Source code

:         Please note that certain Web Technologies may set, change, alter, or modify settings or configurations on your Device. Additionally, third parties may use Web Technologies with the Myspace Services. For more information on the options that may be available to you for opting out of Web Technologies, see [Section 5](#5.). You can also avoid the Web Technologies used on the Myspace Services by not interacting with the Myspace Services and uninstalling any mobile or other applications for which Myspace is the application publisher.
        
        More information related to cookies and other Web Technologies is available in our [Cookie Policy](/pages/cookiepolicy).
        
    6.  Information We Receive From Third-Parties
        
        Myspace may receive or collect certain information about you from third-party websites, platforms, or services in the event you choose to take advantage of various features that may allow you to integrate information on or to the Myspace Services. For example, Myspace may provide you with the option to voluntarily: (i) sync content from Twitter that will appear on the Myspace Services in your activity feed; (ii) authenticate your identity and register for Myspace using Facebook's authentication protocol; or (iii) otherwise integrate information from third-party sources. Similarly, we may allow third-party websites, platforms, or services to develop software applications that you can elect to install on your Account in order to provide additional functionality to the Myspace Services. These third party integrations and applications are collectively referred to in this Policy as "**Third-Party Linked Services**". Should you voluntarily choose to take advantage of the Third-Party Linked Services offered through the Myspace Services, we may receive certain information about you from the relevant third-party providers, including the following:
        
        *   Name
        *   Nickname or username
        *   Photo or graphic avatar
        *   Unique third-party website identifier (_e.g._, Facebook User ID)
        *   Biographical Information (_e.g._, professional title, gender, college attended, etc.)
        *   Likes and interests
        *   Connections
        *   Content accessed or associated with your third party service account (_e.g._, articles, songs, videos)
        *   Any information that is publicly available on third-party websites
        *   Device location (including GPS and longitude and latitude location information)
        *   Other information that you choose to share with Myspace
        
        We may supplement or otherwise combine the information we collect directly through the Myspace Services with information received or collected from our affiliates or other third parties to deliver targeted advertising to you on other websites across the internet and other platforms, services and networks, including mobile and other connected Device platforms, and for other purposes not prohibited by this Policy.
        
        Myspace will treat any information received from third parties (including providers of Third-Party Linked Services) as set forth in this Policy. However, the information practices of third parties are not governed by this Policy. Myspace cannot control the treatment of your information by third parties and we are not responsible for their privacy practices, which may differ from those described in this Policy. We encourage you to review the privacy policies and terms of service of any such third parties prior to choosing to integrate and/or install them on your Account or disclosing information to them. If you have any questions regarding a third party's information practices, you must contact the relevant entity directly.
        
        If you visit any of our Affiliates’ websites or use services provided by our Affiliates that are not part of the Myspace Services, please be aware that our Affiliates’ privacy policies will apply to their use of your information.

^^^^^^^^

### Task goal:
Output every one of the items above again, reproducing each line character for character without any changes.

### Answer for this exercise:
Source code

:         Please note that certain Web Technologies may set, change, alter, or modify settings or configurations on your Device. Additionally, third parties may use Web Technologies with the Myspace Services. For more information on the options that may be available to you for opting out of Web Technologies, see [Section 5](#5.). You can also avoid the Web Technologies used on the Myspace Services by not interacting with the Myspace Services and uninstalling any mobile or other applications for which Myspace is the application publisher.
        
        More information related to cookies and other Web Technologies is available in our [Cookie Policy](/pages/cookiepolicy).
        
    6.  Information We Receive From Third-Parties
        
        Myspace may receive or collect certain information about you from third-party websites, platforms, or services in the event you choose to take advantage of various features that may allow you to integrate information on or to the Myspace Services. For example, Myspace may provide you with the option to voluntarily: (i) sync content from Twitter that will appear on the Myspace Services in your activity feed; (ii) authenticate your identity and register for Myspace using Facebook's authentication protocol; or (iii) otherwise integrate information from third-party sources. Similarly, we may allow third-party websites, platforms, or services to develop software applications that you can elect to install on your Account in order to provide additional functionality to the Myspace Services. These third party integrations and applications are collectively referred to in this Policy as "**Third-Party Linked Services**". Should you voluntarily choose to take advantage of the Third-Party Linked Services offered through the Myspace Services, we may receive certain information about you from the relevant third-party providers, including the following:
        
        *   Name
        *   Nickname or username
        *   Photo or graphic avatar
        *   Unique third-party website identifier (_e.g._, Facebook User ID)
        *   Biographical Information (_e.g._, professional title, gender, college attended, etc.)
        *   Likes and interests
        *   Connections
        *   Content accessed or associated with your third party service account (_e.g._, articles, songs, videos)
        *   Any information that is publicly available on third-party websites
        *   Device location (including GPS and longitude and latitude location information)
        *   Other information that you choose to share with Myspace
        
        We may supplement or otherwise combine the information we collect directly through the Myspace Services with information received or collected from our affiliates or other third parties to deliver targeted advertising to you on other websites across the internet and other platforms, services and networks, including mobile and other connected Device platforms, and for other purposes not prohibited by this Policy.
        
        Myspace will treat any information received from third parties (including providers of Third-Party Linked Services) as set forth in this Policy. However, the information practices of third parties are not governed by this Policy. Myspace cannot control the treatment of your information by third parties and we are not responsible for their privacy practices, which may differ from those described in this Policy. We encourage you to review the privacy policies and terms of service of any such third parties prior to choosing to integrate and/or install them on your Account or disclosing information to them. If you have any questions regarding a third party's information practices, you must contact the relevant entity directly.
        
        If you visit any of our Affiliates’ websites or use services provided by our Affiliates that are not part of the Myspace Services, please be aware that our Affiliates’ privacy policies will apply to their use of your information.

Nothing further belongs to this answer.